What this exercise asks >>
a. Name every person mentioned by name in the Les Misérables recap below.
b. According to the Les Misérables recap below, what does Hugo call the quicksand pits in the Parisian sewer?
c. Reproduce a portion of the Les Misérables recap below word for word, beginning at the words "While he’s stripping" and stopping after "in the darkness.".

Passage shown >>
((
While he’s stripping Marius, he finds a piece of bread in one coat pocket and Marius’s notebook in the other. He eats the bread (YOU FOOL WAIT UNTIL YOU HAVE CLEAN WATER TO WASH YOUR HANDS AUGH YOU ARE GOING TO GET ALL KINDS OF TYPHOID) and reads the note Marius left in his notebook re: where to take his body post-barricade. Armed with food in his belly (FOOD TAINTED BY SEWER WATER UGH) and this new information, Valjean picks Marius back up and goes on his way in the darkness.

pg. 1291:

This obscurity suddenly became terrible.

Oh dagnabbit.

Chapter V: For Sand As Well As Woman There Is a Finesse That Is Perfidy

…what?

Wacky title aside, Hugo opens this chapter with a three-page description of what it’s like to die via quicksand. It is completely horrifying, like something out of Poe, and I heartily encourage you to read it for yourself but like hell if I’m typing any of it up because I would like to sleep tonight thank you very much.

Hugo goes on to tell us that the Parisian sewer is absolutely lousy with these quicksand pits, which he calls “fontis”. He also provides us with a short list of people who have died this way.
))
Data extract >>
((
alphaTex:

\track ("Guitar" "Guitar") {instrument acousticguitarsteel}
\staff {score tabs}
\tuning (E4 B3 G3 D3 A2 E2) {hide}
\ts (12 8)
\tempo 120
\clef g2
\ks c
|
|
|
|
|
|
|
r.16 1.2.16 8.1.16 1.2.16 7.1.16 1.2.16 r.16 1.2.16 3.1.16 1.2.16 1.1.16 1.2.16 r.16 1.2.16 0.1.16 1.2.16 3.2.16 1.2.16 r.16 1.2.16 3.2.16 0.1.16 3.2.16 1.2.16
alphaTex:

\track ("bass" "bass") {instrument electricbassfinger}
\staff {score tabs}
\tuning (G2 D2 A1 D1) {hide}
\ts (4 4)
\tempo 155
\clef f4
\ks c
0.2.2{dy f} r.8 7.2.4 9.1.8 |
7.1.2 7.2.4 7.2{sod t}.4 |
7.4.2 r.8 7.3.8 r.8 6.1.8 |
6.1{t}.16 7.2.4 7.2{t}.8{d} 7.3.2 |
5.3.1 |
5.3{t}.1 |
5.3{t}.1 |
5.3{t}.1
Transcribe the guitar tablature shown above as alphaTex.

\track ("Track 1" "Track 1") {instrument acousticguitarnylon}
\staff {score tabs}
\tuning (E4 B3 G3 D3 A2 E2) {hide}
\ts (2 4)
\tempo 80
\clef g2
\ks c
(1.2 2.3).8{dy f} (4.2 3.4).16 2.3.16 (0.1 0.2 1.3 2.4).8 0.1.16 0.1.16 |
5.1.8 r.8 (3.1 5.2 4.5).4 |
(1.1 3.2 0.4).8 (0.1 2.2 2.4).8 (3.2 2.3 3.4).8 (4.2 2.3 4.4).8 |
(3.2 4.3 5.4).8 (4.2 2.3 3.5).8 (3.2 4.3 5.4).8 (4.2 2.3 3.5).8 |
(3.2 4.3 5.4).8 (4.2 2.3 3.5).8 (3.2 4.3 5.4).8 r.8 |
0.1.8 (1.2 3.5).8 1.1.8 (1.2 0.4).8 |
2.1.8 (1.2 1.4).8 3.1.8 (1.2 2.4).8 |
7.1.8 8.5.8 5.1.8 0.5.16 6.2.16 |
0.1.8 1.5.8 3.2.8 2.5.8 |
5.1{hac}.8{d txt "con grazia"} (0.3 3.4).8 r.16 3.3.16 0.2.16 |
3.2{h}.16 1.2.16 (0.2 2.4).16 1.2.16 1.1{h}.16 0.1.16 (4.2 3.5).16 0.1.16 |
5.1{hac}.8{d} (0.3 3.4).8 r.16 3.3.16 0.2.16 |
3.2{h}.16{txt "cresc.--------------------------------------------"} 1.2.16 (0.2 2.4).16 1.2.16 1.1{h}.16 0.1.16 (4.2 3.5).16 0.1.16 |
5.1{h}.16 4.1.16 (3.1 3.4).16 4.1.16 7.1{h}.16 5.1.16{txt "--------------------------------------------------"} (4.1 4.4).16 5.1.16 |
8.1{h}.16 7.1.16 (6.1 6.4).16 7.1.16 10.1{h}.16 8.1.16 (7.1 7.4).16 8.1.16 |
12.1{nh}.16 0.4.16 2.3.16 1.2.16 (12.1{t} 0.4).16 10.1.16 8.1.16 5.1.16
))
Final results >>
a. Marius, Valjean, Hugo, Poe

b. He calls them "fontis."

c.
While he’s stripping Marius, he finds a piece of bread in one coat pocket and Marius’s notebook in the other. He eats the bread (YOU FOOL WAIT UNTIL YOU HAVE CLEAN WATER TO WASH YOUR HANDS AUGH YOU ARE GOING TO GET ALL KINDS OF TYPHOID) and reads the note Marius left in his notebook re: where to take his body post-barricade. Armed with food in his belly (FOOD TAINTED BY SEWER WATER UGH) and this new information, Valjean picks Marius back up and goes on his way in the darkness.